Movants’ separate statement includes separate headings for the statute of limitations and each cause of action. It does not reflect the notice of motion “verbatim” as required by Rule 3.1350(b). Moreover, the separate statement re-starts the numbering of facts for each issue, rendering it difficult for the Court and opposing parties to determine which facts are being cited in support of Movants’ arguments in the motion. Finally, the motion largely cites the underlying evidence rather than the undisputed facts. Combined, these issues make it difficult for Alai and Nabili to respond to the motion by pointing to disputed facts in opposition.

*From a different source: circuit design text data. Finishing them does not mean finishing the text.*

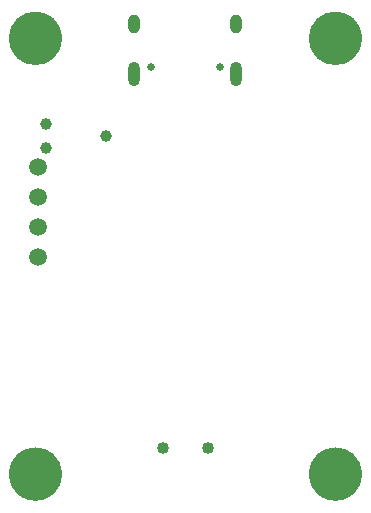
<source format=gbs>
%TF.GenerationSoftware,KiCad,Pcbnew,9.0.6*%
%TF.CreationDate,2026-01-06T04:45:56+09:00*%
%TF.ProjectId,VVDAP,56564441-502e-46b6-9963-61645f706362,rev?*%
%TF.SameCoordinates,Original*%
%TF.FileFunction,Soldermask,Bot*%
%TF.FilePolarity,Negative*%
%FSLAX46Y46*%
G04 Gerber Fmt 4.6, Leading zero omitted, Abs format (unit mm)*
G04 Created by KiCad (PCBNEW 9.0.6) date 2026-01-06 04:45:56*
%MOMM*%
%LPD*%
G01*
G04 APERTURE LIST*
%ADD10C,2.250000*%
%ADD11C,2.200000*%
%ADD12C,1.020000*%
%ADD13C,0.990600*%
%ADD14C,0.650000*%
%ADD15O,1.000000X2.100000*%
%ADD16O,1.000000X1.600000*%
%ADD17C,1.500000*%
G04 APERTURE END LIST*
D10*
X93825000Y-42300000D02*
G75*
G02*
X91575000Y-42300000I-1125000J0D01*
G01*
X91575000Y-42300000D02*
G75*
G02*
X93825000Y-42300000I1125000J0D01*
G01*
X68425000Y-79200000D02*
G75*
G02*
X66175000Y-79200000I-1125000J0D01*
G01*
X66175000Y-79200000D02*
G75*
G02*
X68425000Y-79200000I1125000J0D01*
G01*
X93825000Y-79200000D02*
G75*
G02*
X91575000Y-79200000I-1125000J0D01*
G01*
X91575000Y-79200000D02*
G75*
G02*
X93825000Y-79200000I1125000J0D01*
G01*
X68425000Y-42300000D02*
G75*
G02*
X66175000Y-42300000I-1125000J0D01*
G01*
X66175000Y-42300000D02*
G75*
G02*
X68425000Y-42300000I1125000J0D01*
G01*
D11*
%TO.C,REF\u002A\u002A*%
X67300000Y-79200000D03*
%TD*%
%TO.C,REF\u002A\u002A*%
X92700000Y-79200000D03*
%TD*%
%TO.C,REF\u002A\u002A*%
X67300000Y-42300000D03*
%TD*%
%TO.C,REF\u002A\u002A*%
X92700000Y-42300000D03*
%TD*%
D12*
%TO.C,J1*%
X78095000Y-77000000D03*
X81905000Y-77000000D03*
%TD*%
D13*
%TO.C,J5*%
X73240000Y-50600000D03*
X68160000Y-51616000D03*
X68160000Y-49584000D03*
%TD*%
D14*
%TO.C,J2*%
X82890000Y-44755000D03*
X77110000Y-44755000D03*
D15*
X84320000Y-45285000D03*
D16*
X84320000Y-41105000D03*
D15*
X75680000Y-45285000D03*
D16*
X75680000Y-41105000D03*
%TD*%
D17*
%TO.C,J3*%
X67500000Y-53190000D03*
X67500000Y-55730000D03*
X67500000Y-58270000D03*
X67500000Y-60810000D03*
%TD*%
M02*

</source>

The Motion’s Formatting Violates the Rules of Court:
The Court has previously admonished the parties about improper font size and page formatting issues. (12/2/25 and 12/30/25 Minute Orders.) In this and the related lawsuits before this Court, both parties have previously violated these rules in an apparent effort to circumvent page limits.
The present motion and reply violate the California Rules of Court (hereafter “Rules”) including Rule 2.108. A motion complying with Rule 2.108 (1.5 or double-spaced with line numbers aligned with the text) should have no more than 28 numbered lines per page. Here, the motion includes 28 line numbers along the sides of each page, but the lines of text do not align with the line numbers such that there are actually more than 30 lines per page. For example, page 7 of the motion has 31 lines of text.
The motion includes 16 pages of argument, which is within the 20- page limit for a summary judgment motion. (Rule 3.1113(d).) However, Mr. Plummer’s use of improper line spacing makes it difficult for the Court to determine whether the page limit would have been violated if the line spacing was appropriate.
The Court may impose sanctions for violation of the Rules of Court. (Rule 2.30(b).) This is the final warning to Mr. Plummer to strictly comply with all formatting requirements of the Rules of Court, at risk of incurring sanctions and/or having his nonconforming filings disregarded by the Court.
For all of the foregoing reasons, the motion is denied.